In [1]:
from pprint import pprint
from elasticsearch import Elasticsearch

es = Elasticsearch("http://localhost:9200")
client_info = es.info()
print("Elasticsearch Client Information:")
pprint(client_info)


Elasticsearch Client Information:
ObjectApiResponse({'name': '82c3cca05ad1', 'cluster_name': 'docker-cluster', 'cluster_uuid': 'PuXwAaOSSK-vVPeGsKp1QA', 'version': {'number': '8.15.0', 'build_flavor': 'default', 'build_type': 'docker', 'build_hash': '1a77947f34deddb41af25e6f0ddb8e830159c179', 'build_date': '2024-08-05T10:05:34.233336849Z', 'build_snapshot': False, 'lucene_version': '9.11.1', 'minimum_wire_compatibility_version': '7.17.0', 'minimum_index_compatibility_version': '7.0.0'}, 'tagline': 'You Know, for Search'})




## Filed Data Types

### Comman Data Types
#### Binary

##### use _source (i.e document body ) to get the data back

❌ Not usable for full-text search

❌ Not usable for aggregations

❌ Not usable for sorting

✅ What binary fields can be used for
Storage only — like a mini file server or blob store
Retrieving the original file (e.g., download from frontend)

In [3]:
# Delete the index if it exists
if es.indices.exists(index="binary_index"):
    es.indices.delete(index="binary_index")

# Create the index with binary field mapping
es.indices.create(
    index="binary_index",
    body={
        "settings": {
            "number_of_shards": 1,
            "number_of_replicas": 0
        },
        "mappings": {
            "properties": {
                "file_content": {
                    "type": "binary"
                }
            }
        }
    }
)


ObjectApiResponse({'acknowledged': True, 'shards_acknowledged': True, 'index': 'binary_index'})

In [4]:
import base64
# Sample binary data (e.g., an image or a file)
binary_data = base64.b64encode(b"This is a sample binary data.").decode('utf-8')

DATA SECTION:

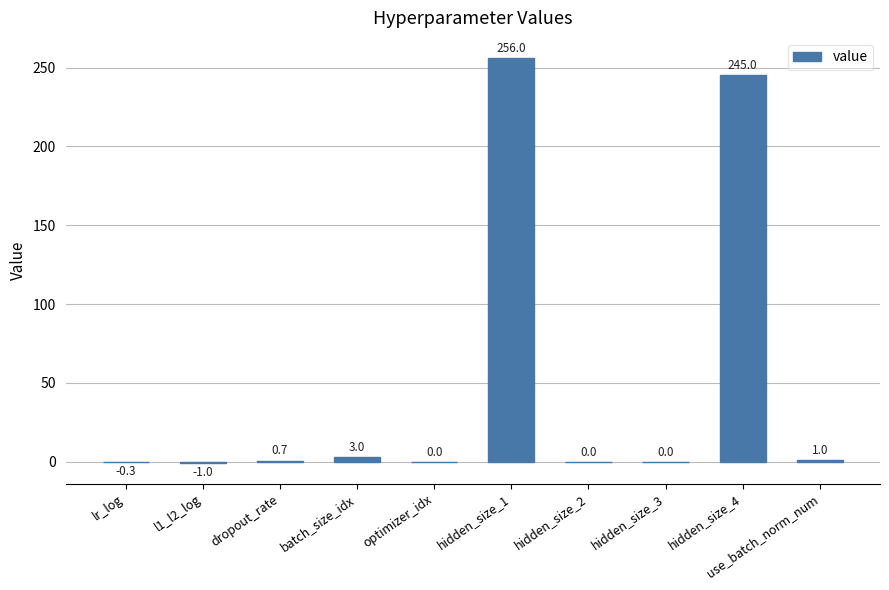

Between lr_log and hidden_size_4, which is larger?

hidden_size_4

INSTRUCTION 1: Retype the part of the Elasticsearch notebook from "##### use _source" to "download from frontend)".
INSTRUCTION 2: In the Elasticsearch notebook, what version number does the cluster report?
INSTRUCTION 3: Carry on the Elasticsearch notebook from its last line.

RESULT 1:
##### use _source (i.e document body ) to get the data back

❌ Not usable for full-text search

❌ Not usable for aggregations

❌ Not usable for sorting

✅ What binary fields can be used for
Storage only — like a mini file server or blob store
Retrieving the original file (e.g., download from frontend)

RESULT 2: 8.15.0

RESULT 3:
# Document to be indexed
document = {
    "file_content": binary_data
}
# Index the document
response = es.index(index="binary_index", body=document)
print("Document indexed successfully:")
pprint(response)


Document indexed successfully:
ObjectApiResponse({'_index': 'binary_index', '_id': 'HcgFdpgB54fw1oOJQYVl', '_version': 1, 'result': 'created', '_shards': {'total': 1, 'successful': 1, 'failed': 0}, '_seq_no': 0, '_primary_term': 1})


## other data Types

In [5]:
es.indices.delete(index="other_data_types_index", ignore_unavailable=True)
es.indices.create(index="other_data_types_index", mappings=
                  {
        "properties": {
            "boolean_field": {"type": "boolean"},
            "date_field": {"type": "date"},
            "geo_point_field": {"type": "geo_point"},
            "keyword_field": {"type": "keyword"},
            "long_field": {"type": "long"},
            "text_field": {"type": "text"}
        }
    }
)

ObjectApiResponse({'acknowledged': True, 'shards_acknowledged': True, 'index': 'other_data_types_index'})

In [6]:
document={
    "boolean_field": True,
    "date_field": "2023-10-01",
    "geo_point_field": {"lat": 40.7128, "lon": -74.0060},
    "keyword_field": "example_keyword",
    "long_field": 1234567890123456789,
    "text_field": "This is an example of a text field."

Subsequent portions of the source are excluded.